I've taken up my ICU player, only to return to two fresh untouched normies or another ICU player before I even get back with the empty bed.
That's everywhere, all the time.
Ratios? Hell yeah!
Next stop: mandatory ancillary staff: EMTs/CNAs, etc.
If I and another nurse split a tech, that tech, for 1/4 to 1/3 of my hourly rate, doubles my output and productivity and, can do all the stupid but important stuff you don't need a license to do: vitals, blankets, water, code brown-yellow/ transport to x-ray/CT/U/S, the M/S floor, doing EKGs, D/C'ing IVs on patients for D/C, running samples to the lab, etc.
Paying me $40/hr to spend twenty minutes looking for a fricking tube system transport container to tube my samples to the lab is cost-ineffective b.s., and keeps me from doing patient care. And I spend three hours out of twelve a night doing that. So I point out regularly to manglement that they're paying me $120/shift to play hide-and-seek with $40 worth of plastic, while lawsuits are waiting because I couldn't care for $50K patients. (Whereupon, they look at me as if I've grown another head.)
We could have enough techs to speed throughput for a thirty-something bed ER, for the price of one additional nurse, and there'd only be 1200 ambulance company EMTs who'd leap at a chance for 12 hour shifts instead of 24, benefits, and a chance for tuition reimbursement to become RNs/PAs/MDs, so of course fully staffing techs is not a staffing priority, because they could fix it in about 5 seconds, forever, and have a 100-person float pool to ensure we'd never be short techs, even with 10 psychs needing sitters.
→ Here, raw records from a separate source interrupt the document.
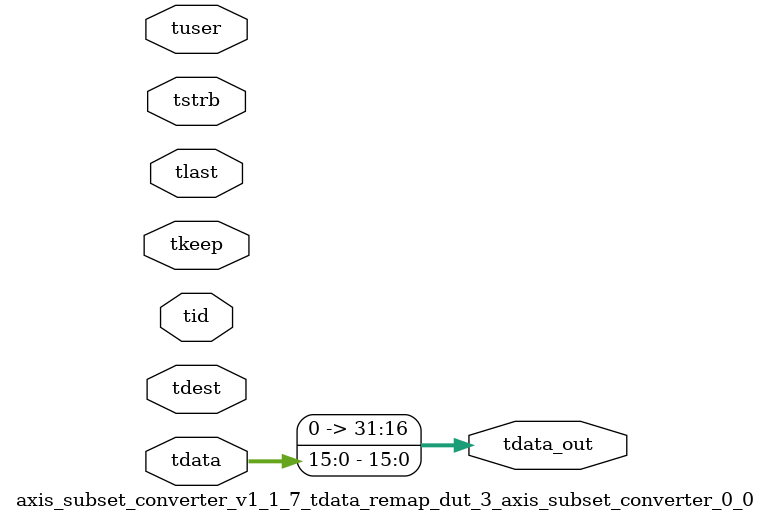
<source format=v>


`timescale 1ps/1ps

module axis_subset_converter_v1_1_7_tdata_remap_dut_3_axis_subset_converter_0_0 #
(
parameter C_S_AXIS_TDATA_WIDTH = 32,
parameter C_S_AXIS_TUSER_WIDTH = 0,
parameter C_S_AXIS_TID_WIDTH   = 0,
parameter C_S_AXIS_TDEST_WIDTH = 0,
parameter C_M_AXIS_TDATA_WIDTH = 32
)
(
input  [(C_S_AXIS_TDATA_WIDTH == 0 ? 1 : C_S_AXIS_TDATA_WIDTH)-1:0     ] tdata,
input  [(C_S_AXIS_TUSER_WIDTH == 0 ? 1 : C_S_AXIS_TUSER_WIDTH)-1:0     ] tuser,
input  [(C_S_AXIS_TID_WIDTH   == 0 ? 1 : C_S_AXIS_TID_WIDTH)-1:0       ] tid,
input  [(C_S_AXIS_TDEST_WIDTH == 0 ? 1 : C_S_AXIS_TDEST_WIDTH)-1:0     ] tdest,
input  [(C_S_AXIS_TDATA_WIDTH/8)-1:0 ] tkeep,
input  [(C_S_AXIS_TDATA_WIDTH/8)-1:0 ] tstrb,
input                                                                    tlast,
output [C_M_AXIS_TDATA_WIDTH-1:0] tdata_out
);

assign tdata_out = {tdata[15:0]};

endmodule


</source>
But they'd have to pay money for that, while simultaneously cutting wait times, admit times, and sending patient satisfaction scores to the moon, so, not a priority for the clipboard commandos and the Good Idea Fairies who haven't been at a bedside since the Johnson Administration. (I'm not sure whether it was Lyndon's or Andrew's.)
I feel ya, sister.
MA should vote "Yes". So should the other 48 states.